- Born: Duane Pelt Chicago, Illinois, United States
- Genres: House, Chicago house
- Occupations: DJ, producer
- Instruments: Drum machine Synthesizer Electronic keyboard Sequencer
- Years active: 1987–present

= Sterling Void =

American house musician (born 1964)

Sterling Void (born 1964) is an American house musician.

==Biography==
Void was an early innovator in the Chicago house music scene. He is mostly known for his song with Paris Brightledge called "It's All Right" released in 1987 on D.J. International Records. In 1988, he released another successful track called "Runaway Girl".
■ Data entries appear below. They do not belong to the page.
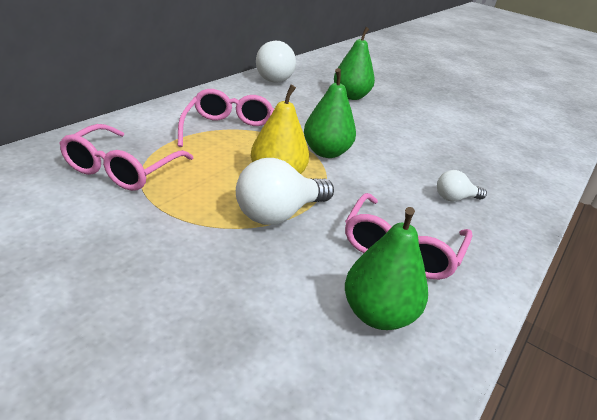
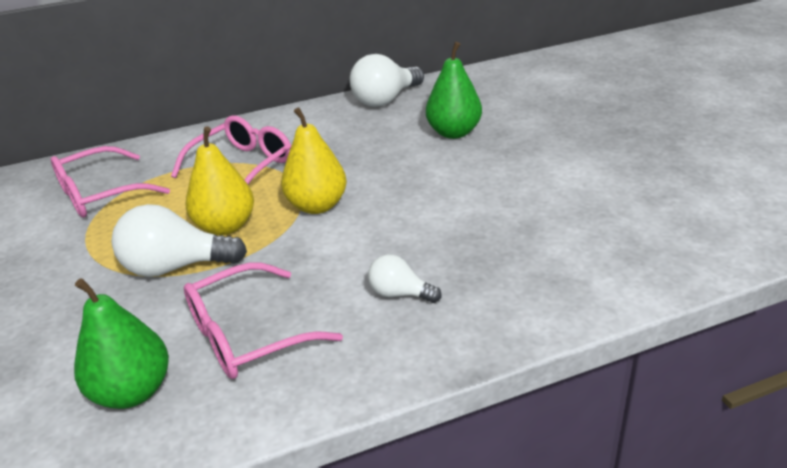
camera: 40 degrees right, 0 degrees up
green pear [304,68,356,158] -> yellow pear [281,107,347,214]

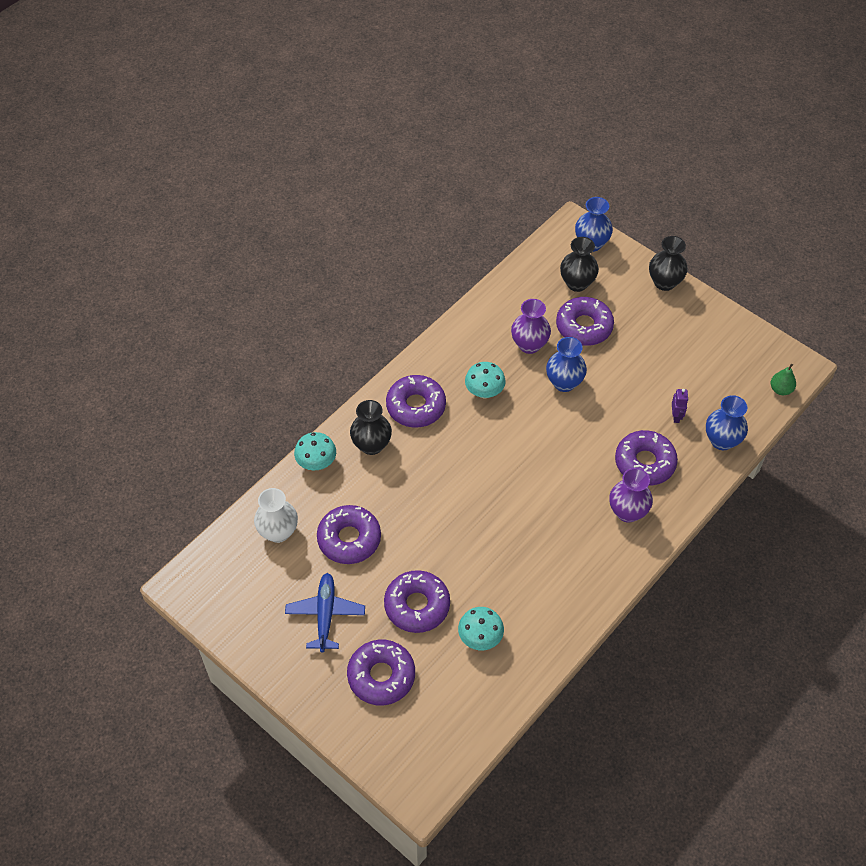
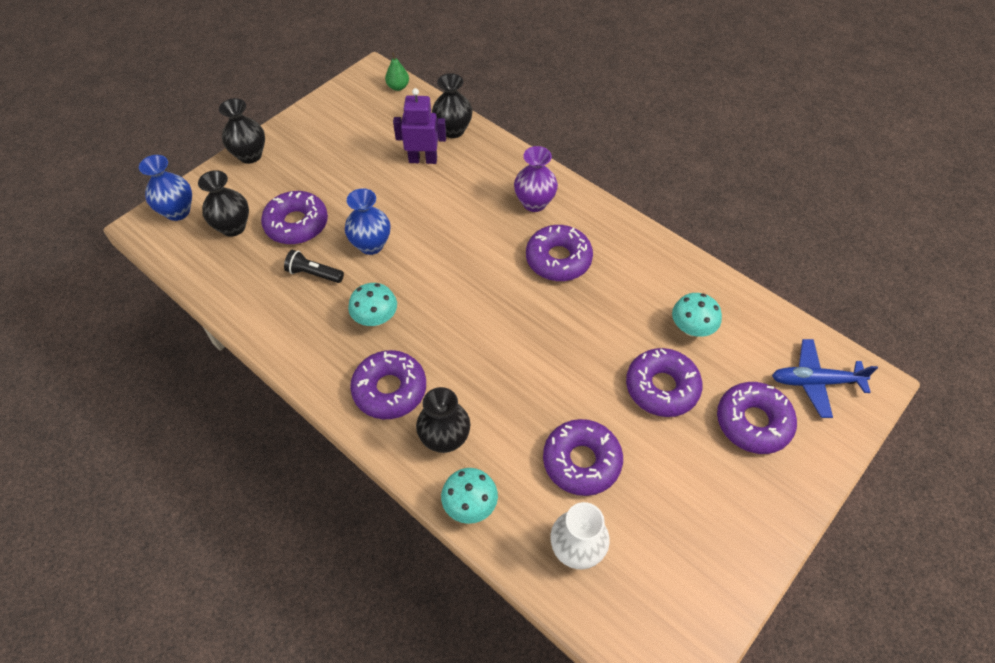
camera: 90 degrees left, 0 degrees up
blue plane [285,573,365,653] -> blue plane moved to [772,339,878,418]
purple vase [511,299,551,354] -> black flashlight [284,250,344,283]
purple donut [615,430,678,486] -> purple donut moved to [526,225,593,281]
purple robot [672,389,689,423] -> purple robot [393,88,446,164], size x1.82
blue vase [706,395,748,450] -> black vase [432,73,473,138]

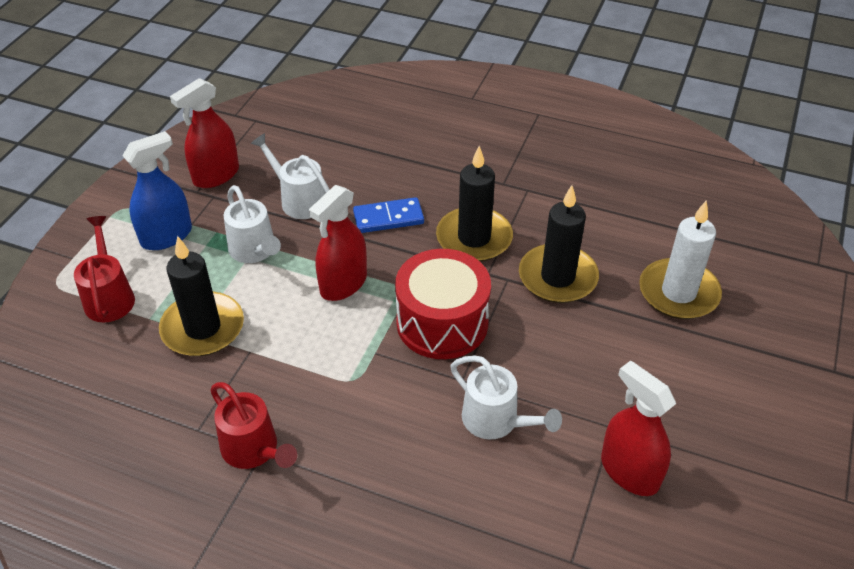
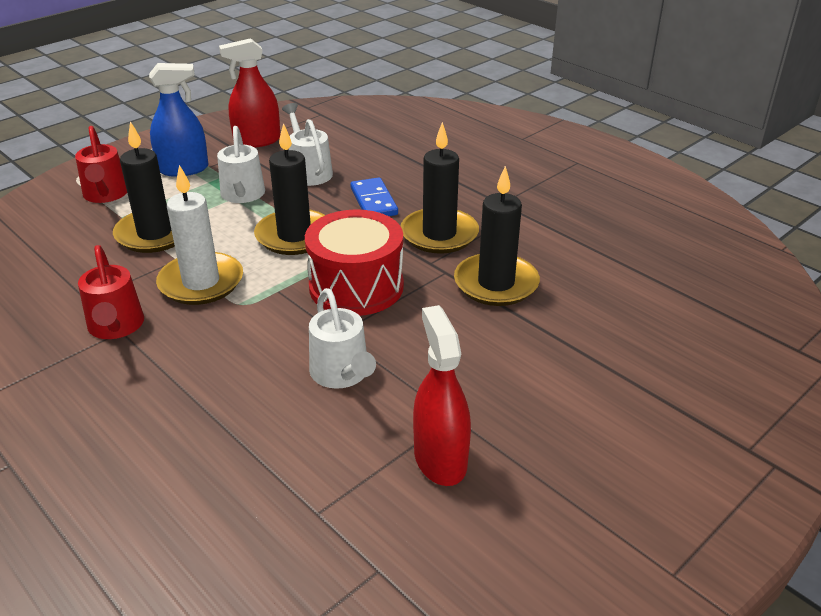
camera: 25 degrees right, 10 degrees down
red watering can [74,216,135,322] -> red watering can turned 150 degrees clockwise [75,126,127,203]
red spray bottle [309,185,367,301] -> black candle [254,123,325,255]
blue domino [353,197,424,233] -> blue domino turned 60 degrees clockwise [350,178,398,216]
white candle [639,200,722,319] -> white candle moved to [156,165,243,305]

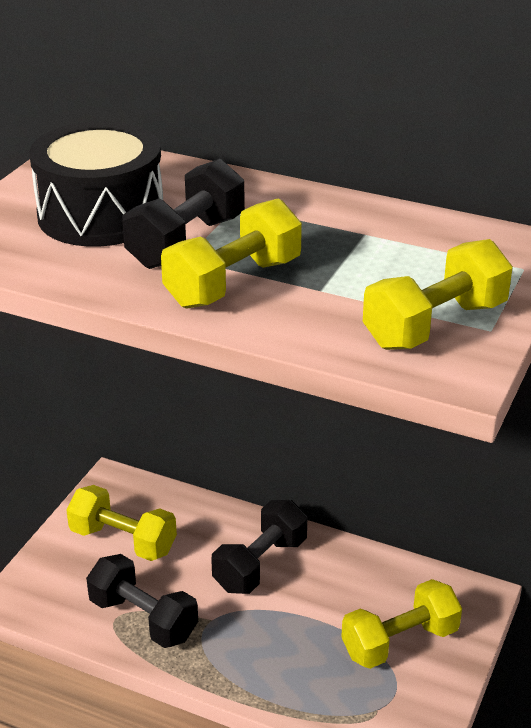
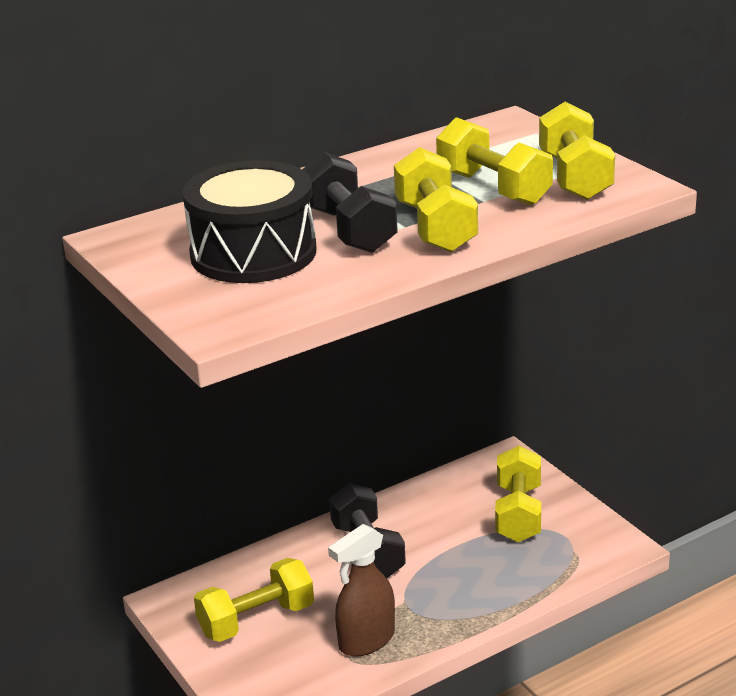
camera: 55 degrees left, 5 degrees down
black dumbbell [86,554,198,648] -> brown spray bottle [328,524,395,656]
none -> yellow dumbbell [436,117,553,206]

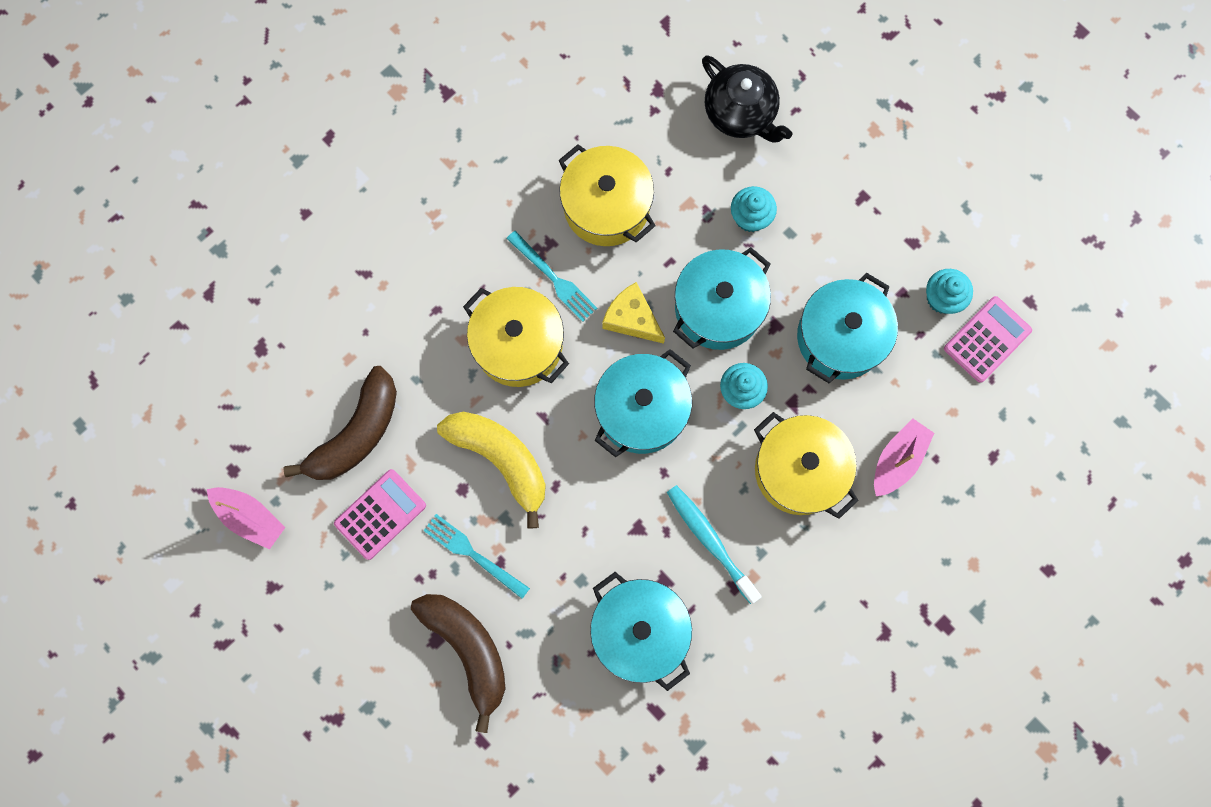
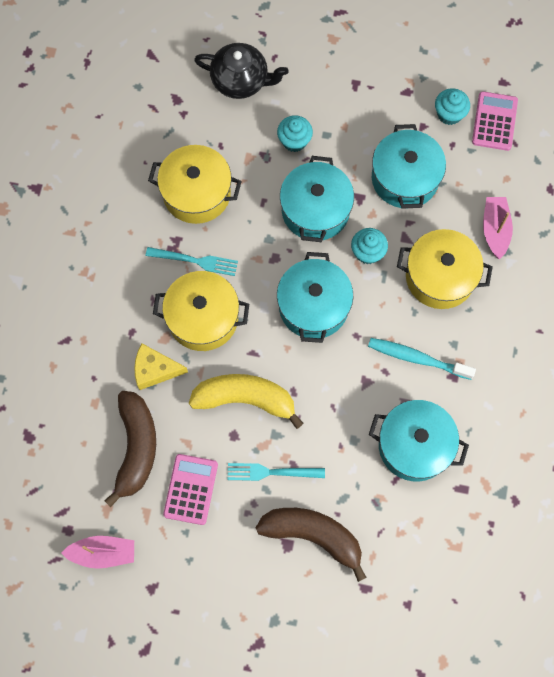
camera: 35 degrees left, 5 degrees down
yellow cheese [602,282,665,344] -> yellow cheese moved to [134,343,188,390]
In 1988, "It's All Right" gained greater exposure when it was covered by Pet Shop Boys on its Introspective album and released as a single. Sterling Void himself was tapped to do a remix of this production. Furthermore, the Pet Shop Boys version led to the original version by Sterling Void being re-issued, and it eventually reached number 53 in the UK singles chart.

In the 2010s, Sterling Void released new records. In 2012, he released a track featuring Questions called "Vibes" on Edit Records. The same year he produced a song called "Rise" with Layla on the vocals, and another track with Trevor Mako called "Hold On". In 2013, he released the song "Tell Me" with the vocalist Jérome.